Experimental Properties:
Further physical and chemical characteristics of Casimersen include:
- Molecular Weight: 7585.0
- Molecular Formula: C268H424N124O95P22
Casimersen is a type of Antifibrotic agents
Antifibrotic agents belong to the pharmaceutical API category that focuses on treating fibrosis, a condition characterized by the excessive accumulation of fibrous connective tissue in organs. These agents target the underlying mechanisms involved in fibrosis and help prevent or slow down the progression of the disease.
One commonly used antifibrotic agent is Pirfenidone, which has shown efficacy in treating idiopathic pulmonary fibrosis (IPF). It works by inhibiting the production of pro-inflammatory and fibrotic factors, such as transforming growth factor-beta (TGF-β), platelet-derived growth factor (PDGF), and fibroblast growth factor (FGF). By reducing the levels of these factors, Pirfenidone helps suppress the proliferation and activation of fibroblasts, which are responsible for excessive collagen deposition in fibrotic tissues.

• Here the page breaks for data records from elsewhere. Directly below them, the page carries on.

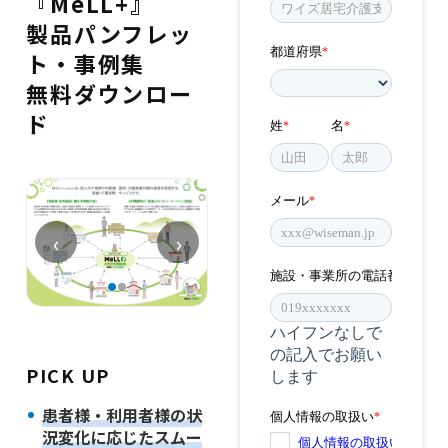
『MeLL+』
製品パンフレッ
ト・事例集
無料ダウンロー
ド
‹
›
PICK UP
患者様・利用者様の状
況変化に応じたスムー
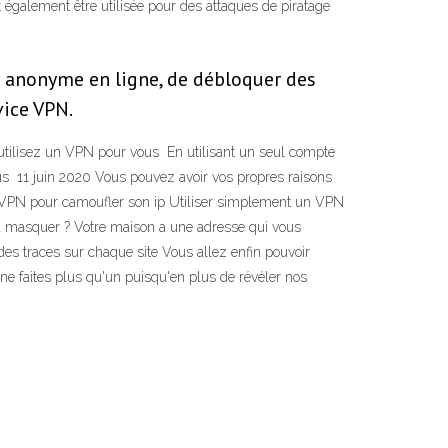
eut également être utilisée pour des attaques de piratage
r anonyme en ligne, de débloquer des
vice VPN.
s utilisez un VPN pour vous En utilisant un seul compte
us 11 juin 2020 Vous pouvez avoir vos propres raisons
'un VPN pour camoufler son ip Utiliser simplement un VPN
a masquer ? Votre maison a une adresse qui vous
des traces sur chaque site Vous allez enfin pouvoir
ne faites plus qu'un puisqu'en plus de révéler nos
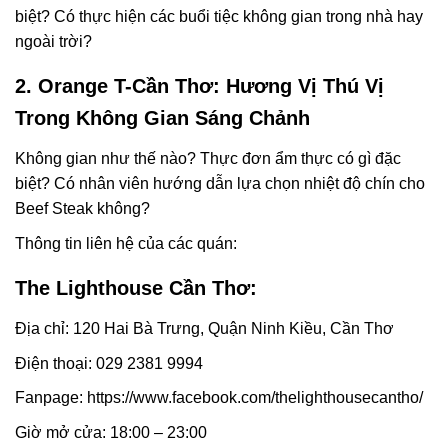
biệt? Có thực hiện các buổi tiệc không gian trong nhà hay
ngoài trời?
2. Orange T-Cần Thơ: Hương Vị Thú Vị
Trong Không Gian Sáng Chảnh
Không gian như thế nào? Thực đơn ẩm thực có gì đặc
biệt? Có nhân viên hướng dẫn lựa chọn nhiệt độ chín cho
Beef Steak không?
Thông tin liên hệ của các quán:
The Lighthouse Cần Thơ:
Địa chỉ: 120 Hai Bà Trưng, Quận Ninh Kiều, Cần Thơ
Điện thoại: 029 2381 9994
Fanpage: https://www.facebook.com/thelighthousecantho/
Giờ mở cửa: 18:00 – 23:00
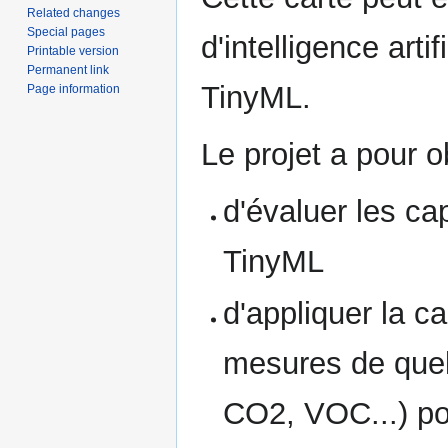
Related changes
Special pages
d'intelligence art
Printable version
Permanent link
TinyML.
Page information
Le projet a pour ob
d'évaluer les ca
TinyML
d'appliquer la c
mesures de queli
CO2, VOC...) pou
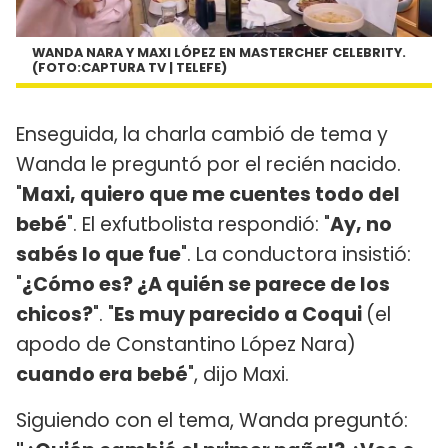
WANDA NARA Y MAXI LÓPEZ EN MASTERCHEF CELEBRITY.
(FOTO:CAPTURA TV | TELEFE)
Enseguida, la charla cambió de tema y
Wanda le preguntó por el recién nacido.
"
Maxi, quiero que me cuentes todo del
bebé
". El exfutbolista respondió: "
Ay, no
sabés lo que fue
". La conductora insistió:
"
¿Cómo es? ¿A quién se parece de los
chicos?
". "
Es muy parecido a Coqui
(el
apodo de Constantino López Nara)
cuando era bebé
", dijo Maxi.
Siguiendo con el tema, Wanda preguntó:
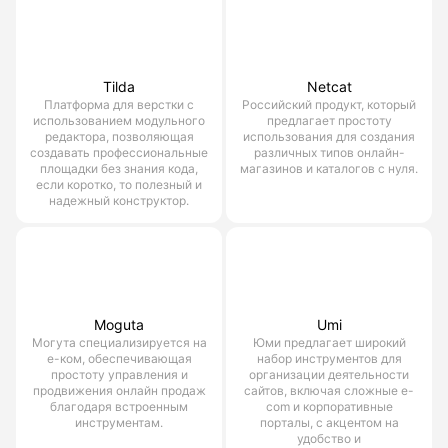
Tilda
Netcat
Платформа для верстки с
Российский продукт, который
использованием модульного
предлагает простоту
редактора, позволяющая
использования для создания
создавать профессиональные
различных типов онлайн-
площадки без знания кода,
магазинов и каталогов с нуля.
если коротко, то полезный и
надежный конструктор.
Moguta
Umi
Могута специализируется на
Юми предлагает широкий
е-ком, обеспечивающая
набор инструментов для
простоту управления и
организации деятельности
продвижения онлайн продаж
сайтов, включая сложные e-
благодаря встроенным
com и корпоративные
инструментам.
порталы, с акцентом на
удобство и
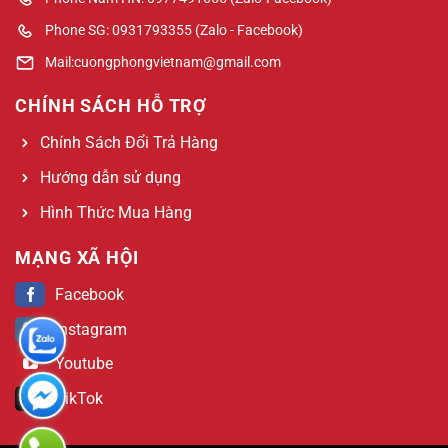
Phone SG: 0931793355 (Zalo - Facebook)
Mail:cuongphongvietnam@gmail.com
CHÍNH SÁCH HỖ TRỢ
Chính Sách Đổi Trả Hàng
Hướng dẫn sử dụng
Hình Thức Mua Hàng
MẠNG XÃ HỘI
Facebook
Instagram
Youtube
TikTok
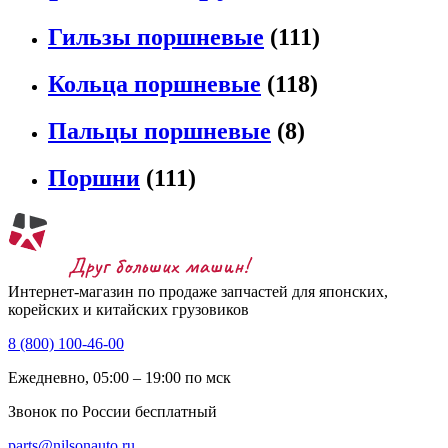
Гильзы поршневые
(111)
Кольца поршневые
(118)
Пальцы поршневые
(8)
Поршни
(111)
Интернет-магазин по продаже запчастей для японских,
корейских и китайских грузовиков
8 (800) 100-46-00
Ежедневно, 05:00 – 19:00 по мск
Звонок по России бесплатный
parts@nilsonauto.ru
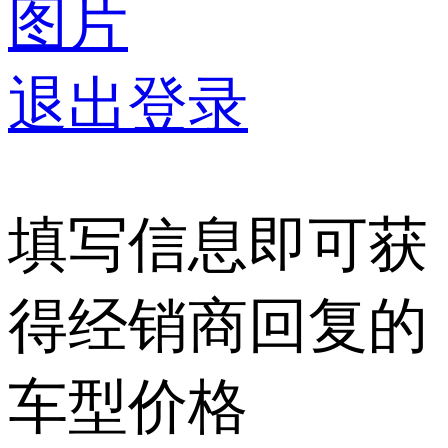
图片
退出登录
填写信息即可获
得经销商回复的
车型价格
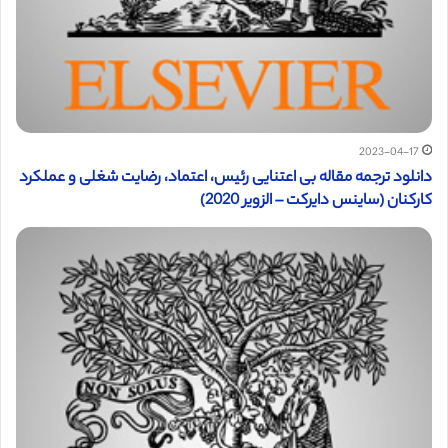
2023-04-17
دانلود ترجمه مقاله بی اعتنایی رئیس، اعتماد، رضایت شغلی و عملکرد
کارکنان (ساینس دایرکت – الزویر 2020)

Another antifibrotic agent, Nintedanib, also targets IPF. It is a tyrosine kinase inhibitor that blocks the activity of various growth factor receptors, including PDGF, fibroblast growth factor receptor (FGFR), and vascular endothelial growth factor receptor (VEGFR). By inhibiting these receptors, Nintedanib disrupts the signaling pathways involved in fibrosis, thereby reducing fibroblast activation and collagen production.
These antifibrotic agents have shown promising results in clinical trials and have been approved for the treatment of IPF in several countries. They represent a significant advancement in the management of fibrotic diseases and offer hope to patients by slowing down disease progression and improving overall outcomes.
In conclusion, antifibrotic agents are a vital category of pharmaceutical APIs that target the underlying mechanisms of fibrosis. Through their action on key molecular pathways involved in fibrotic tissue deposition, these agents help reduce the accumulation of fibrous connective tissue and provide potential therapeutic benefits for patients with fibrotic diseases.